By 2059, there’ll be other things missing too, like wires. They’ll only exist in the Museum of the Computer (which will also keep keyboards, PCs and joysticks – remember those?).
Wireless will mean electricity then too. Using Wireless Resonant Energy Link (WREL), scientists at Intel can already power a 60-watt light bulb– that’s more power than most laptops use today.
Instead of touch screens, we’ll communicate with the network through 3D motion sensors –
similar to the way Scientology Tom does in Minority Report.
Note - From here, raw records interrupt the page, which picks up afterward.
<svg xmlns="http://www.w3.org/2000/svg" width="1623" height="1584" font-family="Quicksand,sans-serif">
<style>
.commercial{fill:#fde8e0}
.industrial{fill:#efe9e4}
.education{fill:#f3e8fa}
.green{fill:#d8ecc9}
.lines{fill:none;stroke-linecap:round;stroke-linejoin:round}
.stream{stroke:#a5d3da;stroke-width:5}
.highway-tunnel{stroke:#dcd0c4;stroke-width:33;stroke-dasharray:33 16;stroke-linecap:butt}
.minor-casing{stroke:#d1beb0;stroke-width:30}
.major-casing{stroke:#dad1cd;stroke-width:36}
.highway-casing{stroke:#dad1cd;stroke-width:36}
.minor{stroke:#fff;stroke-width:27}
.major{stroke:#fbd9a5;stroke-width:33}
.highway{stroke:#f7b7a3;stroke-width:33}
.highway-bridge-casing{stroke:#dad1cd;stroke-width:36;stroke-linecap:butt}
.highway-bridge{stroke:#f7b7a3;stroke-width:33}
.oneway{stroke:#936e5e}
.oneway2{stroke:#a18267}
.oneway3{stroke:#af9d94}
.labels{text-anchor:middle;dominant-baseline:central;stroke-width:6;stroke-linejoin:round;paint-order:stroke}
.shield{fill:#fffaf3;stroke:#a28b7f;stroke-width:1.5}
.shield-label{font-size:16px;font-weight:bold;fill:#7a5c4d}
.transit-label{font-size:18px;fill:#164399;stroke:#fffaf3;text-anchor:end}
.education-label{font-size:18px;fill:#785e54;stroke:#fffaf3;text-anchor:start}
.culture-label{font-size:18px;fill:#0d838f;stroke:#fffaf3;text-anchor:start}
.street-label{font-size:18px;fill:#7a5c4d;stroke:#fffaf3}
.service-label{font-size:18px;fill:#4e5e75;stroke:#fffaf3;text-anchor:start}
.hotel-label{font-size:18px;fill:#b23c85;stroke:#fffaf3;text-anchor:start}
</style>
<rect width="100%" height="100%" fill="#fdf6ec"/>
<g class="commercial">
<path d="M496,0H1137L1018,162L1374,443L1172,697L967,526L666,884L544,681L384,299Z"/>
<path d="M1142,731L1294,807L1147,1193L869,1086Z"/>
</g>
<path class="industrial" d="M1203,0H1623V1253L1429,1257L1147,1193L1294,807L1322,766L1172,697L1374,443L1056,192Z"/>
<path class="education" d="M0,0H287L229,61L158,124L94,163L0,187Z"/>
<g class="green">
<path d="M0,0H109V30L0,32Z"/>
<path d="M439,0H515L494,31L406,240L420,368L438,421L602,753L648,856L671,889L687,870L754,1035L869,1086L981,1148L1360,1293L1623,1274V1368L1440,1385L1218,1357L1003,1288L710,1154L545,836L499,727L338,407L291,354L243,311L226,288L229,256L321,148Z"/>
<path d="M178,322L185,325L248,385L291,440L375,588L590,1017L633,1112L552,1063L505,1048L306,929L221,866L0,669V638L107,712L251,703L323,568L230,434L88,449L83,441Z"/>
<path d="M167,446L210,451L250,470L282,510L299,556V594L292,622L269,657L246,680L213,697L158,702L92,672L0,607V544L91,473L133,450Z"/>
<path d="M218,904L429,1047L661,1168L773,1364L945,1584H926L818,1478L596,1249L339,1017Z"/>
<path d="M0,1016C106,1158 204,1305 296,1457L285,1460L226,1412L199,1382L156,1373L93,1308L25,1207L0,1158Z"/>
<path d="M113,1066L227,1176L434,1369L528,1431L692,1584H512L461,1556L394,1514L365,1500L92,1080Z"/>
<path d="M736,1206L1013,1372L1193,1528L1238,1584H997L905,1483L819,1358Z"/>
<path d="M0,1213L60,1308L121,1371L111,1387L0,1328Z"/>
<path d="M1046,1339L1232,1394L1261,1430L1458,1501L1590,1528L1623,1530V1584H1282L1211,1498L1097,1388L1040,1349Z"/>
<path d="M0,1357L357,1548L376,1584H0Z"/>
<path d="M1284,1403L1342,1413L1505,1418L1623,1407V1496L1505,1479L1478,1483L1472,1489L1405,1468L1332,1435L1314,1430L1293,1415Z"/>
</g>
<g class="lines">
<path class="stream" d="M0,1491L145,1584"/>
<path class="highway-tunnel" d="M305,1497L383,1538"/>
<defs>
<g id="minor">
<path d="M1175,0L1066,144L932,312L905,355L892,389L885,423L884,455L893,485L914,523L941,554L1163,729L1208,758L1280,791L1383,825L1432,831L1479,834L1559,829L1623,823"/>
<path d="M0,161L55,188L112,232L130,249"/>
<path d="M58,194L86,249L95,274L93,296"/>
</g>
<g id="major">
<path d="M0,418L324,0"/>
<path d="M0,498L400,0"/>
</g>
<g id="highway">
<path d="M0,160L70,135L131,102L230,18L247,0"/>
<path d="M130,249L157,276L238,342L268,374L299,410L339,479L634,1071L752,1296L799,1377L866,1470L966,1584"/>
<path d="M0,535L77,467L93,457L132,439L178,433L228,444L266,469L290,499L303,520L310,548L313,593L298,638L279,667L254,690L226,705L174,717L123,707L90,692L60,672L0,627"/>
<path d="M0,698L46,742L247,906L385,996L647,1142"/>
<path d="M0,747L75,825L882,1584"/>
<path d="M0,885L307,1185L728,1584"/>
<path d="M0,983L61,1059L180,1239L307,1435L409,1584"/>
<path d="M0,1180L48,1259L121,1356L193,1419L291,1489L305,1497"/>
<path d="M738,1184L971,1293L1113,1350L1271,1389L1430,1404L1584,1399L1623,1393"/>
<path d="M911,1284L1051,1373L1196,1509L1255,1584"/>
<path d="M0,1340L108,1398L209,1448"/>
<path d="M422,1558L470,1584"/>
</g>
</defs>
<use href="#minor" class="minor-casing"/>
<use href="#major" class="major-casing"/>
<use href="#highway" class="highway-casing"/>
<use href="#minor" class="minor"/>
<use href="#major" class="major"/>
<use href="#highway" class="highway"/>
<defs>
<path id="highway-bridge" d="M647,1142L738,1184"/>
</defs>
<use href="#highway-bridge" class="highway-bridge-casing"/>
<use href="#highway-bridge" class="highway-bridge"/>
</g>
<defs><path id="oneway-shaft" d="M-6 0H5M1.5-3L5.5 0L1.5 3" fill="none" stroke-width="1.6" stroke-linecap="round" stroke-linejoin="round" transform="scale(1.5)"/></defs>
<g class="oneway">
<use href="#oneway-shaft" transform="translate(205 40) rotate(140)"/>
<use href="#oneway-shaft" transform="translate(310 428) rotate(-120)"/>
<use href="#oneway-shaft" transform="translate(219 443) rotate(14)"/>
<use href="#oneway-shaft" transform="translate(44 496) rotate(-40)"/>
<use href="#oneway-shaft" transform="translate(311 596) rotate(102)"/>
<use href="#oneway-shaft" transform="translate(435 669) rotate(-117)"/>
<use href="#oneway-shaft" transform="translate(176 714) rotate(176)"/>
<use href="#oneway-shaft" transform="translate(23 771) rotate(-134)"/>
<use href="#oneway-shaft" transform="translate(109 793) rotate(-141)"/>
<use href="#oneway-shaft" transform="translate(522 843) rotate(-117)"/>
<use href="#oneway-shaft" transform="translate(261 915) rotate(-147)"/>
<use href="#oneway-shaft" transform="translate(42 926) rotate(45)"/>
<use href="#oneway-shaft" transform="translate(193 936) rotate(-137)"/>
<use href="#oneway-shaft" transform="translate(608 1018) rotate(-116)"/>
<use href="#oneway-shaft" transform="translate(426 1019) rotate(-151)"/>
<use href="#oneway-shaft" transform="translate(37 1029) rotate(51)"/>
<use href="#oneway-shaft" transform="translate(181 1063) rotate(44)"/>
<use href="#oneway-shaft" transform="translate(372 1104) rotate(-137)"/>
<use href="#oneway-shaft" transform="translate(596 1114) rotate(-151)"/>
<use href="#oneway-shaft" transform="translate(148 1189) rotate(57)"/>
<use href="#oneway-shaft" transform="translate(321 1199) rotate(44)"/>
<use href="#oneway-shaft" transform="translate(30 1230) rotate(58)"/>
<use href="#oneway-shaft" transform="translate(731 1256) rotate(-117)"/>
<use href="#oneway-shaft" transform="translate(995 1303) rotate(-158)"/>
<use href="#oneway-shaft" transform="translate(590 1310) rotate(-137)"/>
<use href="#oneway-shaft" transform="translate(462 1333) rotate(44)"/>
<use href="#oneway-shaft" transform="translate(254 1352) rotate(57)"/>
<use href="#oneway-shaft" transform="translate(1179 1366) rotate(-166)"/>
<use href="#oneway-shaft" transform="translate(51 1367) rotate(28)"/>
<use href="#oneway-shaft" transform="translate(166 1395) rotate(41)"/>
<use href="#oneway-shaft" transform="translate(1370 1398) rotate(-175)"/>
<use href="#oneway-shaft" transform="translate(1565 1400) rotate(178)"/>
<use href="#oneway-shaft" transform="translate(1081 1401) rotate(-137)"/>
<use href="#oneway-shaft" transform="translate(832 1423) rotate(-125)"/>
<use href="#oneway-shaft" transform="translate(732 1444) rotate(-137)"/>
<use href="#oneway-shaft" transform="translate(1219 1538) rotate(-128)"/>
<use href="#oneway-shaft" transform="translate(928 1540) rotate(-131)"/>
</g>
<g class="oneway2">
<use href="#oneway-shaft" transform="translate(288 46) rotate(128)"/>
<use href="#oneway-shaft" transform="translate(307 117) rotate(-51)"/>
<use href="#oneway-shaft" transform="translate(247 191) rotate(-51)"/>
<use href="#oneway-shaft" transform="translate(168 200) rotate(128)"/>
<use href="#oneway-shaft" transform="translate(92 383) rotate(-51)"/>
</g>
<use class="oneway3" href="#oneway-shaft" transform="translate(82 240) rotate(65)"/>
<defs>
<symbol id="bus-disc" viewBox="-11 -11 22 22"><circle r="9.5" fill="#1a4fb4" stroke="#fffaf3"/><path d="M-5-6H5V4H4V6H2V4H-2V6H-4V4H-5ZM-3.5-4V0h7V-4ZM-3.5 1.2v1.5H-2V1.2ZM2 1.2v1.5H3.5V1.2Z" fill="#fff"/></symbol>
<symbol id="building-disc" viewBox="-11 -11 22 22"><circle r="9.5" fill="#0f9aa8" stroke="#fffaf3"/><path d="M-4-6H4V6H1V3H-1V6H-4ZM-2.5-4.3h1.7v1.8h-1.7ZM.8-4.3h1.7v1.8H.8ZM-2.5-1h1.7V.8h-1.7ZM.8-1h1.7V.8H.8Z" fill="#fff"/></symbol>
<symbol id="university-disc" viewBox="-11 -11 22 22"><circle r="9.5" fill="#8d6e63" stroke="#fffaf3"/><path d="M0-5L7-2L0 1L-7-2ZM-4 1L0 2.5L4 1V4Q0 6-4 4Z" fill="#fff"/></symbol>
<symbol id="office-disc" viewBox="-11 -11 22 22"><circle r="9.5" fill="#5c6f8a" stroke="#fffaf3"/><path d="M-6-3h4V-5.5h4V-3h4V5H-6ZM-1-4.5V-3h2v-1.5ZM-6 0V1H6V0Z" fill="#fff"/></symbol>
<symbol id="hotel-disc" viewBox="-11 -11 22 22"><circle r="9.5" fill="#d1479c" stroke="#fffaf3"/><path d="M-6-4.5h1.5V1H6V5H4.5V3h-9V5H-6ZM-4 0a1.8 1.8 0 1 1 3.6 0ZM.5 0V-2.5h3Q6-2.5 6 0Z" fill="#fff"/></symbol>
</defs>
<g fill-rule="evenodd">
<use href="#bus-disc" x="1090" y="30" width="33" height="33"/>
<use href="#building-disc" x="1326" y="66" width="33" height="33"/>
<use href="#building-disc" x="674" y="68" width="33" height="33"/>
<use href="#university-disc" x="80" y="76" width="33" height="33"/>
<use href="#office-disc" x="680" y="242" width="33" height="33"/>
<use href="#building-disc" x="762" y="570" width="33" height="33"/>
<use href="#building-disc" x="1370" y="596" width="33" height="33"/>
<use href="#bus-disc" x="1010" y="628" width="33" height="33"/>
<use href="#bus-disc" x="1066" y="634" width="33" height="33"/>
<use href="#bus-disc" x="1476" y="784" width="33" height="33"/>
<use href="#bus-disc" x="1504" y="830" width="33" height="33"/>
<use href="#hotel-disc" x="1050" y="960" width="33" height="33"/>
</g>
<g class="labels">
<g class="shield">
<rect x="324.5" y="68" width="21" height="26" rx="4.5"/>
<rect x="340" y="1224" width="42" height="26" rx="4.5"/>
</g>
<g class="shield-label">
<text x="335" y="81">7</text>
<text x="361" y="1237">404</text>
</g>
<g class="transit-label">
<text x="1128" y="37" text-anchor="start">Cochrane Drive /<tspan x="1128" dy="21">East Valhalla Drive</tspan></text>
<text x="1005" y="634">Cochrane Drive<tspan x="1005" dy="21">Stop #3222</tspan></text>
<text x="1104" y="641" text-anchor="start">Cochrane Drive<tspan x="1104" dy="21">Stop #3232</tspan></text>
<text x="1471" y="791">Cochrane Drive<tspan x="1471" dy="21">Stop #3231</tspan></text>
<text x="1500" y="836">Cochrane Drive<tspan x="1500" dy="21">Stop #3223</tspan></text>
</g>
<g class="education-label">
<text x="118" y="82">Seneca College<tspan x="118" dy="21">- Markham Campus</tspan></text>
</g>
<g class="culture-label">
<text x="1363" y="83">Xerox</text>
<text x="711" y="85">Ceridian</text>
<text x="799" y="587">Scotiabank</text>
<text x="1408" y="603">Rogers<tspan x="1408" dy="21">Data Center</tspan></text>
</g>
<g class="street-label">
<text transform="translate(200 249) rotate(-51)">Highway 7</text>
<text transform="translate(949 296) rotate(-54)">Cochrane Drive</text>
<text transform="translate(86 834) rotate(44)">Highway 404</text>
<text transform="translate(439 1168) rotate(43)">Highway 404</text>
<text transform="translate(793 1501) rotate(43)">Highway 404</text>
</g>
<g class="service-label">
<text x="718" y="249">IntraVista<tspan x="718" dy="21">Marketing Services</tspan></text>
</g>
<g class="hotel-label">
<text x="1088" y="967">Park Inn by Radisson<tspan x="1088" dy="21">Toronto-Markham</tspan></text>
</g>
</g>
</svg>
By 2059, brain-computer interfaces (BCIs) might have taken over. They’re already in the formative stage. Take Emotiv Systems’ EPOC headset. Currently in Beta, it can identify 30 different brainwave patterns to tell a game what the player wants to do.
Tapping this idea, Margolis thinks we’ll be using Life Recorders in the 2050s. They’ll record everything we see, hear and do. Pay for the 2059 upgrade and they’ll record your dreams and auto-upload them to 3Dreamtube.
That’ll be competing with 2059’s other piece of must-have tech: Intel’s ShapeShifter, which the company is already working on. Still in its early stages, it’ll be made up of microscopic robots called “catoms” which collectively change their arrangement to become something else.
By 2059, your catomised mobile device will instantly morph into a coffee cup, a paper-thin OLED screen, a birthday card, a Darth Vader mask… whatever you want it to be. If that doesn’t sound mad and ostentatious, I don’t know what does.